Figure 12: Examples of regions generated by baseline models trained on a simplified version of the InternScenes dataset.

Figure 13: Examples of regions generated by baseline models trained on the full version of the InternScenes dataset.

InternScenes supports physically and visually realistic navigation benchmarks using IsaacSim and the ClearPath Dingo robot. Baselines include DD-PPO (RL-based), NavDP (diffusion-based imitation learning), and NavDP-FT (fine-tuned on InternScenes). Metrics are Success Rate and SPL.

Results indicate low generalization for DD-PPO in continuous, cluttered environments (Success Rate: 23.6% Real2Sim, 45.0% Gen). NavDP achieves moderate success (48.3% Real2Sim, 61.9% Gen), with slight improvement after fine-tuning (51.0% Real2Sim, 63.6% Gen). The diversity and complexity of InternScenes benefit policy generalization, but scaling model capacity remains an open challenge.

Figure 14: Scenes for the navigation evaluation.

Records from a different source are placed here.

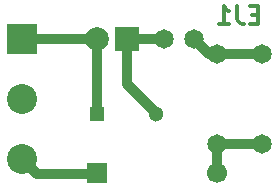
<source format=gbr>
G04 #@! TF.FileFunction,Copper,L2,Bot,Signal*
%FSLAX46Y46*%
G04 Gerber Fmt 4.6, Leading zero omitted, Abs format (unit mm)*
G04 Created by KiCad (PCBNEW 4.0.0-rc1-stable) date 30/11/2015 17:11:05*
%MOMM*%
G01*
G04 APERTURE LIST*
%ADD10C,0.100000*%
%ADD11C,0.300000*%
%ADD12R,1.300000X1.300000*%
%ADD13C,1.300000*%
%ADD14R,2.000000X2.000000*%
%ADD15C,2.000000*%
%ADD16C,1.699260*%
%ADD17R,1.699260X1.699260*%
%ADD18R,2.540000X2.540000*%
%ADD19C,2.540000*%
%ADD20C,1.651000*%
%ADD21C,0.812800*%
G04 APERTURE END LIST*
D10*
D11*
X160992142Y-107207857D02*
X160492142Y-107207857D01*
X160277856Y-107993571D02*
X160992142Y-107993571D01*
X160992142Y-106493571D01*
X160277856Y-106493571D01*
X159206428Y-106493571D02*
X159206428Y-107565000D01*
X159277856Y-107779286D01*
X159420713Y-107922143D01*
X159634999Y-107993571D01*
X159777856Y-107993571D01*
X157706428Y-107993571D02*
X158563571Y-107993571D01*
X158134999Y-107993571D02*
X158134999Y-106493571D01*
X158277856Y-106707857D01*
X158420714Y-106850714D01*
X158563571Y-106922143D01*
D12*
X147320000Y-115570000D03*
D13*
X152320000Y-115570000D03*
D14*
X149860000Y-109220000D03*
D15*
X147320000Y-109220000D03*
D16*
X157480520Y-120647460D03*
D17*
X147320520Y-120647460D03*
D18*
X140970000Y-109220000D03*
D19*
X140970000Y-114300000D03*
X140970000Y-119380000D03*
D20*
X157480000Y-110490000D03*
X157480000Y-118110000D03*
X161290000Y-110490000D03*
X161290000Y-118110000D03*
X153035000Y-109220000D03*
X155575000Y-109220000D03*
D21*
X140970000Y-109220000D02*
X147320000Y-109220000D01*
X147320000Y-109220000D02*
X147320000Y-115570000D01*
X161290000Y-110490000D02*
X157480000Y-110490000D01*
X149860000Y-109220000D02*
X153035000Y-109220000D01*
X155575000Y-109220000D02*
X156845000Y-110490000D01*
X156845000Y-110490000D02*
X157480000Y-110490000D01*
X152320000Y-115570000D02*
X152320000Y-115490000D01*
X152320000Y-115490000D02*
X149860000Y-113030000D01*
X149860000Y-113030000D02*
X149860000Y-109220000D01*
X161290000Y-118110000D02*
X157480000Y-118110000D01*
X157480520Y-120647460D02*
X157480520Y-118110520D01*
X157480520Y-118110520D02*
X157480000Y-118110000D01*
X140970000Y-119380000D02*
X142240000Y-120650000D01*
X142240000Y-120650000D02*
X147317980Y-120650000D01*
X147317980Y-120650000D02*
X147320520Y-120647460D01*
M02*

</source>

Key challenges identified:

Cluttered layouts require advanced path planning and collision recovery.
Narrow pathways demand embodiment-aware navigation.
Tiny obstacles (e.g., chair legs) challenge spatial perception and safe planning.

Implications and Future Directions

InternScenes establishes a new standard for large-scale, realistic, and simulatable indoor scene datasets. Its integration of multi-source data, preservation of small items, and physics-aware optimization enable robust benchmarking for both generative scene synthesis and embodied navigation. The dataset exposes significant limitations in current models, particularly in handling high-density, complex layouts and sim-to-real transfer.

Practical implications:

Facilitates development and evaluation of next-generation AIGC and embodied AI algorithms.
Supports research in sim-to-real transfer, multi-object reasoning, and interactive scene understanding.
Provides open-source assets, pipelines, and benchmarks for reproducibility and community advancement.

Theoretical implications:

Highlights the need for compositional, context-aware generative models.
Suggests new directions in physics-guided learning and multi-modal scene representation.
Motivates research into scalable annotation and asset generation to further increase diversity.

Conclusion

InternScenes is a comprehensive, large-scale indoor scene dataset that overcomes key limitations of prior resources by integrating real, procedural, and synthetic data, preserving small items, and ensuring physical plausibility. Benchmark results demonstrate that current generative and navigation models struggle with the complexity and realism of InternScenes, underscoring the need for new algorithmic approaches. The dataset, tools, and benchmarks are open-sourced to catalyze progress in embodied AI and AIGC. Future work will focus on automating annotation and expanding asset diversity to further enhance the dataset's utility.